I've been sick since Friday night. Everything hurts, my bones hurt. I was so cold and the girls covered me with a duvet and one of those velour blankets. But I was still shivering. I spent most of Saturday in bed, in and out of sleep. The girls kept putting cold compresses on my forehead, even my 3 yr old. My whole body just ached. My hubby called and talked to me. He is worried that I will "welcome" this sickness as an escape. Hmmmmmmmm......maybe 5 mos ago, but now? Too late. He's telling me to be strong, not let it overtake me........I don't know, I just found it slightly humourous. I'm sick, not dying.
This morning I woke up and my throat is hurting, but deep inside, not in the regular place, you know what I mean. The headache is gone. Funny thing is that I ran out of prozac so I missed one dose. I almost wonder if that had something to do with it, because you are supposed to go off it gradually. I got another box, so I'm good for another 20 days. I'm wondering if I should start getting off it? How do you decide something like that?

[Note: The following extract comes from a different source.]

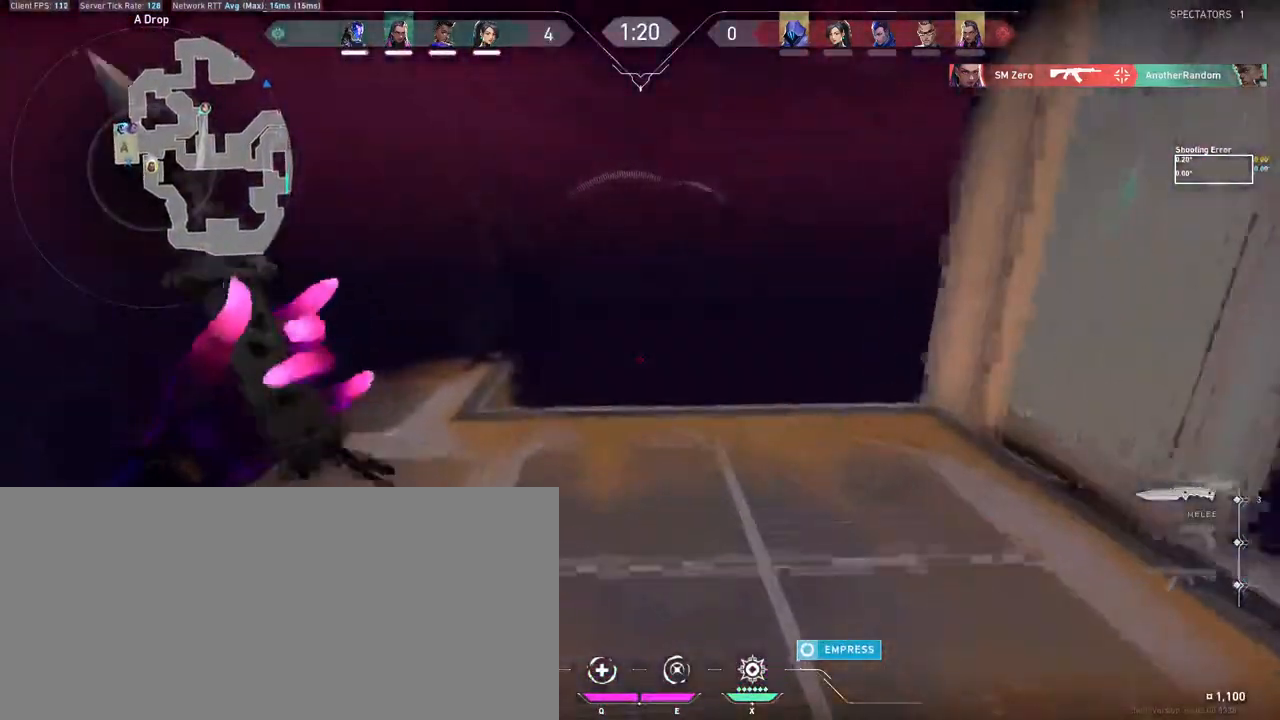
{"keys": ["shift", "w"], "mouse": [], "events": [[300, "shift", "down"]]}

I did manage to ask my hubby one thing, which is if he'll be coming after the kids finish their exams. He answered, "Yes, wouldn't that be better?" So that means he'll be coming after June 7th. I'm still sort of worried that he's putting me off and not coming. I'm thinking of what I want to know and what I need to ask. I'll be writing it down, thanks Umm Abdurahman. I don't think it'll be too much, you know men...after the first few minutes all they hear is blah blah blah anyways. # 1 on my list tho, he's saying that he'll stay 3 weeks, and then have to go back to Cda for 2 weeks and then he'll be back again.......I wanna go back with him for those 2 weeks. I know I mentioned that before. Now how to push it on him??? I'm not saying a word about it right now, I'll wait till he's here. That way he doesn't have time to do away with certain things in the house. I'm dying to get a look at credit card statements, phone bills...etc etc. I know suspicion is bad. And maybe whatever I'd find doesnt' make any difference now. But I want to know the extent of everything. I've been lied to so much and he isn't forthcoming with the truth. It's like pulling teeth. I'm sure you'll all tell me not to bother with that.....but I really want to. I mean, he was married for an entire year to the Canadian woman, and I didn't know. How on earth was he giving me my rights? Of course that's between him and Allah, but I wonder as to how that is considered halal? I mean, islamically you can marry another woman without the 1st wife's permission, but are you supposed to keep it hidden? That doesn't seem right. Anyways.....I still don't feel well. I've gotten up from the computer twice while writing this post. I gotta go lie down.


5 Comments:
i am sad to hear you are not feeling well. sucks when all that stress damages our immune system and we get a case of the nasties. hang in there sister... i am thinking of you and making du'a inshaa allah....
12:10 AM
just book the tickets. use his credit card if you can. or, even better, just turn up before the 7th!
"what do you mean, you're surprised to see me? we talked about me coming to canada, right? and you said you missed us and wanted to see us? well here we are!!"
get well soon. lots of vitamin C and fluids. xxx
3:23 AM
surprised??? LOLOL!! Well, I'll work on the vitamin C and fluids for the moment....
3:50 AM
Insha'Allah you feel better today. I wanted to commment last night but my computer is running SLOW and it wouldn't bring up the comment box thingy. I do not think that the lack of prozac made you sick like that. You probably just got a stomach bug...see I told you it's the water but NOOOOOO you didn't belive me....
4:11 AM
Feeling better, with some weird twists. So without getting into, "Let's report every body function mode"......let it suffice to say, I'm still some kind of sick. (does brain damage count?) OK Already on the water excuse! I shall adopt it and call it my own.